The full proclamation is below. The statement also recognizes the role the Central Area Chamber of Commerce has played in the region’s annual celebration of Juneteenth. DeCharlene Williams, the founder and longtime head of the chamber, died in May at the age of 75.
Over the weekend, two days of Juneteenth celebrations were held around the Langston Hughes Performing Arts Institute and Pratt Park in the Central District:
2018 marks the 35th annual event presented by The Central Area Chamber of Commerce and the first year without DeCharlene Williams at the helm.

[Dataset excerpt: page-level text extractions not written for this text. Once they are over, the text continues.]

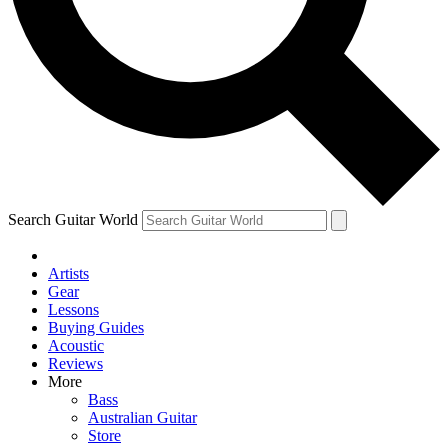
Contact me with news and offers from other Future brands
By submitting your information you agree to the
Terms & Conditions
and
Privacy Policy
and ar
Search Guitar World
Artists
Gear
Lessons
Buying Guides
Acoustic
Reviews
More
Bass
Australian Guitar
Store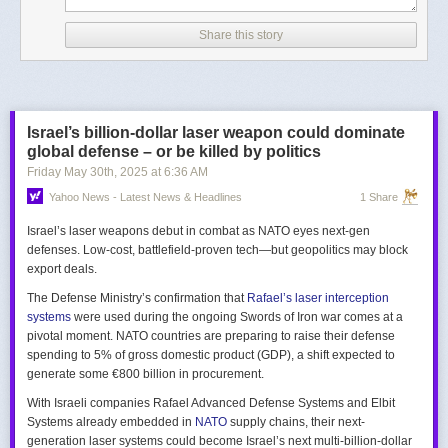
Share this story
Israel’s billion-dollar laser weapon could dominate
global defense – or be killed by politics
Friday May 30
th
, 2025
at
6:36 AM
Yahoo News - Latest News & Headlines
1 Share
Israel’s laser weapons debut in combat as NATO eyes next-gen
defenses. Low-cost, battlefield-proven tech—but geopolitics may block
export deals.
The Defense Ministry’s confirmation that
Rafael’s laser interception
systems
were used during the ongoing Swords of Iron war comes at a
pivotal moment. NATO countries are preparing to raise their defense
spending to 5% of gross domestic product (GDP), a shift expected to
generate some €800 billion in procurement.
With Israeli companies Rafael Advanced Defense Systems and Elbit
Systems already embedded in
NATO
supply chains, their next-
generation laser systems could become Israel’s next multi-billion-dollar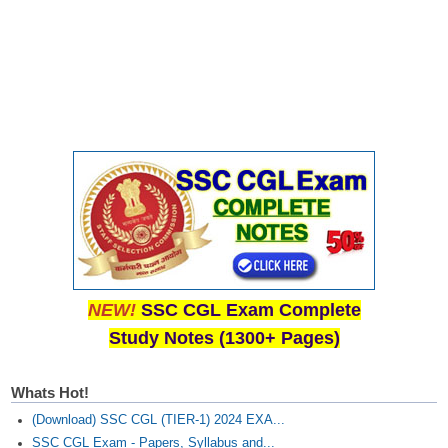
NEW!
SSC CGL Exam Complete
Study Notes (1300+ Pages)
Whats Hot!
(Download) SSC CGL (TIER-1) 2024 EXA...
SSC CGL Exam - Papers, Syllabus and...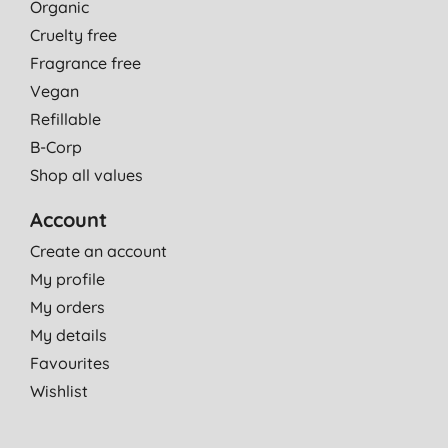
Organic
Cruelty free
Fragrance free
Vegan
Refillable
B-Corp
Shop all values
Account
Create an account
My profile
My orders
My details
Favourites
Wishlist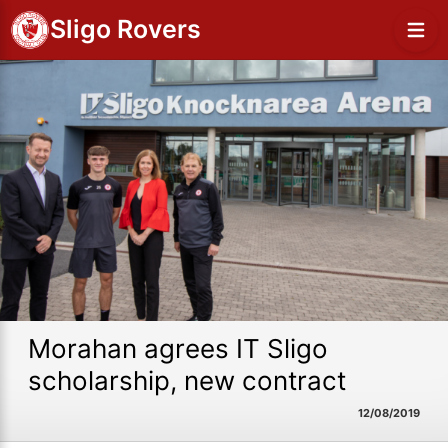
Sligo Rovers
Morahan agrees IT Sligo
scholarship, new contract
12/08/2019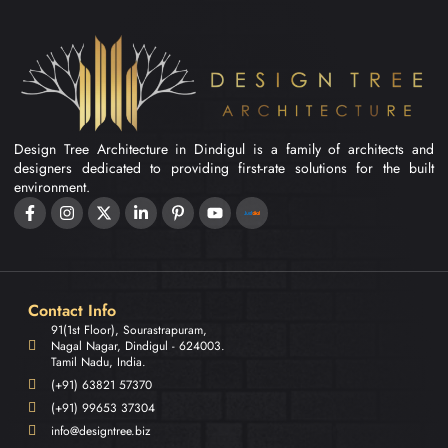
Design Tree Architecture in Dindigul is a family of architects and
designers dedicated to providing first-rate solutions for the built
environment.
Contact Info
91(1st Floor), Sourastrapuram,
Nagal Nagar, Dindigul - 624003.
Tamil Nadu, India.
(+91) 63821 57370
(+91) 99653 37304
info@designtree.biz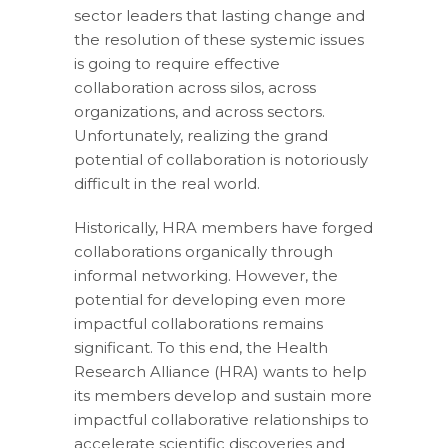
sector leaders that lasting change and
the resolution of these systemic issues
is going to require effective
collaboration across silos, across
organizations, and across sectors.
Unfortunately, realizing the grand
potential of collaboration is notoriously
difficult in the real world.
Historically, HRA members have forged
collaborations organically through
informal networking. However, the
potential for developing even more
impactful collaborations remains
significant. To this end, the Health
Research Alliance (HRA) wants to help
its members develop and sustain more
impactful collaborative relationships to
accelerate scientific discoveries and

This year, we will honor and continue her lifelong legacy of supporting and empowering Black community and business.
RainierAvenueRadio.World will air a recap of the 35th Annual Juneteenth Community Celebration at 7 PM on Tuesday June 19th.
The King County’s proclamation in recognition of Juneteenth is below:
WHEREAS, Juneteenth commemorates the day on June 19, 1865, when African slaves in Texas were told by Major General Gordon Granger that they are now “free” and that their 246 years of chattel slavery had ended; and
WHEREAS, the abolishment of slavery throughout the U.S. had actually taken place some two and a half years earlier when President Abraham Lincoln enacted the Emancipation Proclamation on January 1, 1863, but resistance to his Executive Order and continued conflict in Texas regarding the abolishment of slavery significantly delayed the freedom of slaves; and
WHEREAS, a year after Major Granger’s announcement, on June 19, 1866, the freed African American men and women in Texas held the first “Juneteenth” or African American Independence Day celebration, which would later spread to all corners of the country; and
WHEREAS, in 1979, Texas became the first state to make Juneteenth an official holiday and has been followed by 41 other states that have recognized Juneteenth as a state holiday or holiday observance; and
WHEREAS, Juneteenth is now the closest occasion for there being a true “freedom day” to celebrate in this country for people of African descent; and
WHEREAS, in King County, Juneteenth will be celebrated in people’s homes and neighborhoods, with the longest and largest celebration being held by the Central Area Chamber of Commerce;
NOW, THEREFORE, we, the Metropolitan King County Council, recognize the historic event of
and encourage all residents of Martin Luther King, Jr. County to join us in its celebration.